Esnaf ve sanatkâr faaliyeti kapsamında kalan işyerinde üç kişinin çalışması halinde, 4857 sayılı Kanun’un 4. maddesinin (ı) bendi uyarınca, bu işyeri İş Kanununun kapsamının dışında kalmaktadır. Maddede üç işçi yerine “üç kişi”den söz edilmiştir. Bu ifade, işyerinde bedeni gücünü ortaya koyan meslek ve sanat erbabını da kapsamaktadır. İşinde bedeni gücü ile çalışmakta olan esnaf dahil olmak üzere toplam çalışan sayısının üçü aşması durumunda işyeri 4857 sayılı Kanuna tabi olacaktır.

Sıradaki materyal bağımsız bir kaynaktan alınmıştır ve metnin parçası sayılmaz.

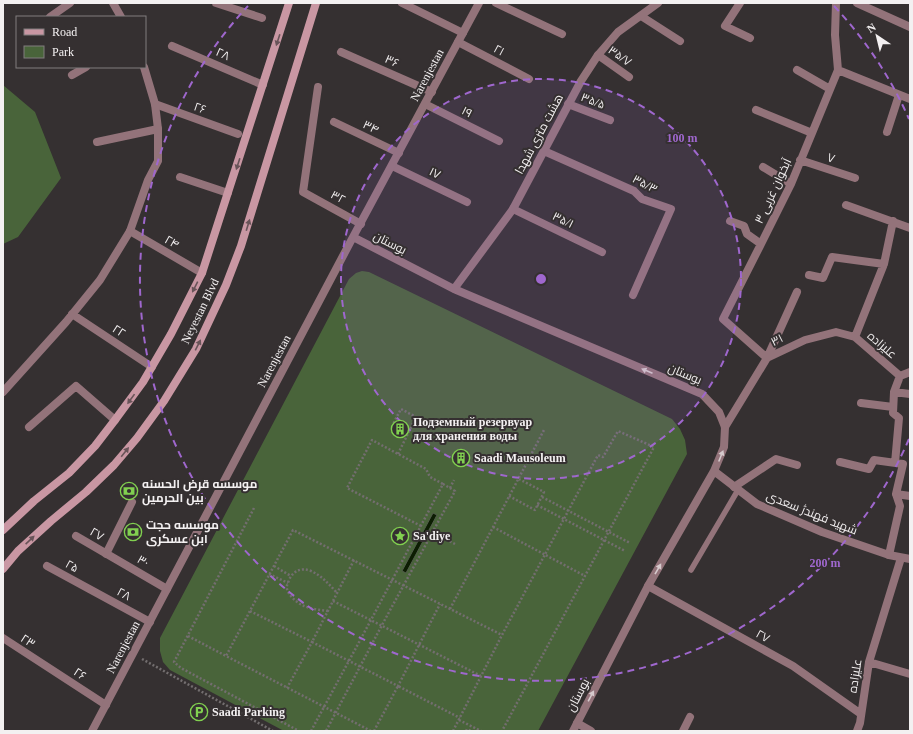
<svg xmlns="http://www.w3.org/2000/svg" width="913" height="734" viewBox="0 0 913 734" font-family="'Times New Roman',Cairo,serif">
  <style>
    .green { fill: #49643a }
    .water { fill: #0c1d02; stroke: #515c4a }
    .lines { fill: none; stroke-linecap: round; stroke-linejoin: round }
    .path { stroke: #736e6f; stroke-width: 2.5; stroke-dasharray: 2 2; stroke-linecap: butt }
    .service { stroke: #93737a; stroke-width: 5.5 }
    .minor { stroke: #93737a; stroke-width: 8 }
    .tertiary { stroke: #93737a; stroke-width: 8 }
    .secondary { stroke: #c997a3; stroke-width: 8 }
    .oneway { fill: #695459 }
    .oneway2 { fill: #d6cacd }
    .ring { fill: none; stroke: #9f67ce; stroke-width: 2; stroke-dasharray: 7 5 }
    .labels { text-anchor: middle; stroke-width: 4; stroke-linejoin: round; paint-order: stroke }
    .street-label { font-size: 12px; fill: #f3f0f1; stroke: #353031 }
    .poi-label { font-size: 12px; font-weight: bold; fill: #f3f0f1; stroke: #353031; text-anchor: start }
    .centre { fill: #9f67ce; stroke: #353031; stroke-width: 2 }
    .ring-label { font-size: 12px; text-anchor: middle; font-weight: bold; fill: #9f67ce; stroke: #353031; stroke-width: 4; stroke-linejoin: round; paint-order: stroke }
  </style>
  <rect width="100%" height="100%" fill="#353031"/>
  <path class="green" d="M3 85 35 112 61 178 18 237 3 244Z
    M362 271 369 272 672 419 680 429 685 440 687 454 538 731H284L170 670 163 662 160 651V638L349 279 356 273Z"/>
  <path class="water" d="M433 513 437 515 406 573 402 571Z"/>
  <g class="lines">
    <path class="path" d="M398 454 416 417 401 409 393 424 400 428
      M450 488 454 480
      M509 496 535 510 544 492 519 479
      M542 497 630 543
      M537 505 625 551
      M254 508 174 662 181 668 299 731
      M421 526 347 488 372 440 426 469 430 477 443 484
      M493 527 585 576
      M432 532 455 544
      M354 560 312 642 398 686 440 604
      M274 566 291 576
      M269 574 288 583
      M333 601 481 676
      M450 609 544 430
      M250 611 312 642 287 688
      M328 611C320 610 311 609 304 606 297 603 289 596 287 589 286 586 288 583 289 580 293 571 301 567 311 571 322 576 329 584 337 593
      M188 636 226 656
      M142 659 273 731
      M459 720 481 731
      M311 731 371 620 443 484 455 491 382 625 326 731
      M371 731 226 656 293 530 502 635
      M374 731 398 686 460 718
      M453 731 502 635 598 455 603 457 618 431 654 447 502 731
      M466 731 467 729 471 731"/>
    <path class="service" d="M691 570 738 490"/>
    <path class="minor" d="M216 3 262 18
      M402 3 463 33
      M496 3 562 34
      M740 3 725 26 750 38
      M836 3 835 35 838 70 910 99
      M857 3 910 27
      M641 16 680 41
      M50 17 70 3
      M458 42 529 79
      M172 46 263 85
      M341 52 432 92
      M598 55 629 77
      M797 70 830 89
      M838 70 791 184 761 244 723 319 767 358 805 340 836 332 855 337 900 376 894 392 893 413 899 418 895 463
      M72 75 86 67
      M318 87 303 192 361 224
      M155 104 238 134
      M425 104 499 141
      M568 104 610 120
      M756 110 812 133
      M334 122 399 153
      M887 132 899 95
      M97 142 158 129
      M544 151 634 191 642 199 671 209 633 295
      M800 160 855 178
      M392 166 467 202
      M763 167 791 184
      M180 177 228 193
      M846 205 910 228
      M513 209 602 252
      M730 221 744 226 747 234 761 244
      M809 275 823 278 832 257 884 264
      M72 314 152 367
      M855 337 884 264 893 221
      M900 376 910 372
      M3 392 66 322 100 280 130 231
      M894 392 910 394
      M861 403 893 407
      M29 427 76 386 115 420
      M725 427 767 358 797 292
      M840 462 869 469 874 460 903 464 896 494 900 506 889 555
      M734 487 776 459 797 465
      M896 494 910 496
      M76 536 167 589
      M106 554 132 502
      M47 566 150 622
      M648 586 793 666 861 714
      M3 638 106 705
      M869 662 910 674
      M577 723 591 731
      M683 731 690 717
      M857 731 860 723 869 662 901 558"/>
    <path class="tertiary" d="M113 3 121 17
      M144 67 155 104 158 129V161L148 180 130 231 202 273
      M353 237 454 289 702 394 719 412 725 427 724 447 714 471 648 586 573 731
      M454 289 513 209 581 81 598 55 618 32 658 3
      M714 471 757 504 822 532 889 555 910 559
      M92 731 353 237 479 3"/>
    <path class="secondary" d="M3 530 34 501 69 473 95 446 115 420 143 382 171 334 202 273 289 3
      M3 569 18 551 51 521 86 492 114 465 137 438 164 401 196 349 226 285 241 246 316 3"/>
  </g>
  <defs><path id="oneway-solid" d="M-6-.8H1V-3.2L6.5 0L1 3.2V.8H-6Z"/></defs>
  <g class="oneway">
    <use href="#oneway-solid" transform="translate(278 40) rotate(108)"/>
    <use href="#oneway-solid" transform="translate(238 164) rotate(108)"/>
    <use href="#oneway-solid" transform="translate(248 225) rotate(-73)"/>
    <use href="#oneway-solid" transform="translate(195 287) rotate(117)"/>
    <use href="#oneway-solid" transform="translate(198 345) rotate(-63)"/>
    <use href="#oneway-solid" transform="translate(131 399) rotate(126)"/>
    <use href="#oneway-solid" transform="translate(125 452) rotate(-51)"/>
    <use href="#oneway-solid" transform="translate(30 540) rotate(-43)"/>
  </g>
  <g class="oneway2">
    <use href="#oneway-solid" transform="translate(647 371) rotate(-157)"/>
    <use href="#oneway-solid" transform="translate(721 456) rotate(-68)"/>
    <use href="#oneway-solid" transform="translate(658 569) rotate(-60)"/>
    <use href="#oneway-solid" transform="translate(591 696) rotate(-62)"/>
  </g>
  <circle cx="541" cy="279" r="200" fill="#9f67ce" fill-opacity=".12"/>
  <g class="ring">
    <circle cx="541" cy="279" r="200"/>
    <path d="M909 439A401 401 0 1 1 248 6M834 6A401 401 0 0 1 909 119"/>
  </g>
  <defs>
    <symbol id="building-ring" viewBox="-11 -11 22 22"><circle r="9.5" fill="#353031" stroke="#81d050" stroke-width="1.5"/><path d="M-4-6H4V6H1V3H-1V6H-4ZM-2.5-4.3h1.7v1.8h-1.7ZM.8-4.3h1.7v1.8H.8ZM-2.5-1h1.7V.8h-1.7ZM.8-1h1.7V.8H.8Z" fill="#81d050"/></symbol>
    <symbol id="bank-ring" viewBox="-11 -11 22 22"><circle r="9.5" fill="#353031" stroke="#81d050" stroke-width="1.5"/><path d="M-6-4H6V4H-6ZM0-2.3a2.3 2.3 0 1 0 0 4.6a2.3 2.3 0 1 0 0-4.6Z" fill="#81d050"/></symbol>
    <symbol id="sight-ring" viewBox="-11 -11 22 22"><circle r="9.5" fill="#353031" stroke="#81d050" stroke-width="1.5"/><path d="M0-6L1.8-2.2L6-1.7L2.9 1.2L3.7 5.4L0 3.3L-3.7 5.4L-2.9 1.2L-6-1.7L-1.8-2.2Z" fill="#81d050"/></symbol>
    <symbol id="parking-ring" viewBox="-11 -11 22 22"><circle r="9.5" fill="#353031" stroke="#81d050" stroke-width="1.5"/><path d="M-3.5-5.5H1a3.5 3.5 0 0 1 0 7H-1V5.5H-3.5ZM-1-3.4V-.6H.8a1.4 1.4 0 0 0 0-2.8Z" fill="#81d050"/></symbol>
  </defs>
  <g fill-rule="evenodd">
    <use href="#building-ring" x="390" y="419" width="20" height="20"/>
    <use href="#building-ring" x="451" y="448" width="20" height="20"/>
    <use href="#bank-ring" x="119" y="481" width="20" height="20"/>
    <use href="#bank-ring" x="123" y="522" width="20" height="20"/>
    <use href="#sight-ring" x="390" y="526" width="20" height="20"/>
    <use href="#parking-ring" x="189" y="702" width="20" height="20"/>
  </g>
  <g class="labels">
    <g class="street-label">
      <text transform="translate(499 50) rotate(28)" y="4">۲۱</text>
      <text transform="translate(223 54) rotate(24)" y="4">۲۸</text>
      <text transform="translate(620 56) rotate(35)" y="4">۳۵/۷</text>
      <text transform="translate(392 61) rotate(24)" y="4">۳۶</text>
      <text transform="translate(427 75) rotate(-62)" y="4">Narenjestan</text>
      <text transform="translate(593 101) rotate(21)" y="4">۳۵/۵</text>
      <text transform="translate(200 108) rotate(19)" y="4">۲۶</text>
      <text transform="translate(467 112) rotate(27)" y="4">۱۹</text>
      <text transform="translate(371 127) rotate(25)" y="4">۳۴</text>
      <text transform="translate(539 134) rotate(-62)" y="4">هشت متری شهدا</text>
      <text transform="translate(831 158) rotate(19)" y="4">۷</text>
      <text transform="translate(435 173) rotate(26)" y="4">۱۷</text>
      <text transform="translate(645 184) rotate(28)" y="4">۳۵/۳</text>
      <text transform="translate(773 191) rotate(-65)" y="4">آبخوان غربی ۳</text>
      <text transform="translate(338 197) rotate(28)" y="4">۳۲</text>
      <text transform="translate(563 220) rotate(26)" y="4">۳۵/۱</text>
      <text transform="translate(172 242) rotate(30)" y="4">۲۴</text>
      <text transform="translate(390 243) rotate(27)" y="4">بوستان</text>
      <text transform="translate(200 311) rotate(-64)" y="4">Neyestan Blvd</text>
      <text transform="translate(119 331) rotate(33)" y="4">۲۲</text>
      <text transform="translate(777 340) rotate(-27)" y="4">۳۱</text>
      <text transform="translate(882 345) rotate(41)" y="4">علیزاده</text>
      <text transform="translate(274 361) rotate(-62)" y="4">Narenjestan</text>
      <text transform="translate(685 374) rotate(23)" y="4">بوستان</text>
      <text transform="translate(812 513) rotate(22)" y="4">شهید فهندژ سعدی</text>
      <text transform="translate(97 534) rotate(30)" y="4">۲۷</text>
      <text transform="translate(143 561) rotate(30)" y="4">۳۰</text>
      <text transform="translate(72 566) rotate(29)" y="4">۲۵</text>
      <text transform="translate(124 594) rotate(28)" y="4">۲۸</text>
      <text transform="translate(763 636) rotate(29)" y="4">۲۷</text>
      <text transform="translate(28 641) rotate(33)" y="4">۲۳</text>
      <text transform="translate(123 647) rotate(-62)" y="4">Narenjestan</text>
      <text transform="translate(80 674) rotate(33)" y="4">۲۶</text>
      <text transform="translate(855 676) rotate(-81)" y="4">علیزاده</text>
      <text transform="translate(578 695) rotate(-62)" y="4">بوستان</text>
    </g>
    <g class="poi-label">
      <text x="413" y="426">Подземный резервуар<tspan x="413" dy="14">для хранения воды</tspan></text>
      <text x="474" y="462">Saadi Mausoleum</text>
      <text x="142" y="488">موسسه قرض الحسنه<tspan x="142" dy="14">بین الحرمین</tspan></text>
      <text x="146" y="529">موسسه حجت<tspan x="146" dy="14">ابن عسکری</tspan></text>
      <text x="413" y="540">Sa'diye</text>
      <text x="212" y="716">Saadi Parking</text>
    </g>
  </g>
  <circle cx="541" cy="279" r="6" class="centre"/>
  <g class="ring-label">
    <text x="682" y="142">100 m</text>
    <text x="825" y="567">200 m</text>
  </g>
  <rect width="913" height="734" fill="none" stroke="#f3f0f1" stroke-width="8"/>
  <rect x="16" y="16" width="130" height="52" fill="#353031" stroke="#817d7e"/>
  <rect x="24" y="29" width="20" height="6" fill="#c997a3" stroke="#817d7e"/>
  <text x="52" y="36" font-size="12" fill="#f3f0f1">Road</text>
  <rect x="24" y="46" width="20" height="12" fill="#49643a" stroke="#817d7e"/>
  <text x="52" y="56" font-size="12" fill="#f3f0f1">Park</text>
  <g transform="translate(877 36) rotate(325)" stroke="#353031" stroke-width="3" paint-order="stroke">
  <path d="M0-3L7 15L0 10L-7 15Z" fill="#f3f0f1"/>
  <text y="-6" font-size="11" font-weight="bold" text-anchor="middle" fill="#f3f0f1">N</text>
  </g>
</svg>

Somut olayda davacı, davalıya ait takside 2004-2009 yılları arasında şoför olarak çalıştığını ve iş sözleşmesinin haksız olarak feshedildiğini belirterek işçilik alacaklarının hüküm altına alınmasını istemiştir. Mahkemece, sözkonusu takside üçten fazla çalışan olmaması ve davalının geçimini münhasıran bu araçtan sağlaması sebebi ile Asliye Hukuk Mahkemesine görevsizlik kararı verilmiştir. Mahkemece yapılan bu tespitte bir isabetsizlik bulunmamaktadır. Ancak, dosya içeriğine göre, sözkonusu araçta davacı ile birlikte davalının oğlu M. Ü.l çalışmıştır. Davalının bedeni çalışması olup olmadığı ise açıklığa kavuşturulmamış ve bu konuda bir değerlendirme yapılmamıştır. Bu durumda, alacak talep edilen döneme ilişkin 06 …. plakalı araca ait tüm trafik ceza tutanakları temin edilmeli, davalı tanıkları da dinlendikten sonra, dosyadaki tüm deliller birlikte değerlendirilerek anılan dönemde davalının bedeni çalışması bulunup bulunmadığı hususu tereddüte yer vermeyecek şekilde belirlenmelidir. Sözkonusu araçta davalının bedeni çalışması bulunduğu sonucuna varılırsa şimdiki görevsizlik kararı verilmeli, aksi halde yargılamaya devam edilerek işin esası ile ilgili bir karar verilmelidir. Eksik inceleme ile yazılı şekilde hüküm kurulması hatalı olup bozmayı gerektirmiştir.
SONUÇ: Temyiz olunan kararın yukarıda yazılı sebepten BOZULMASINA, peşin alınan temyiz harcının istek halinde ilgiliye iadesine, 10.03.2014 günü oybirliği ile karar verildi.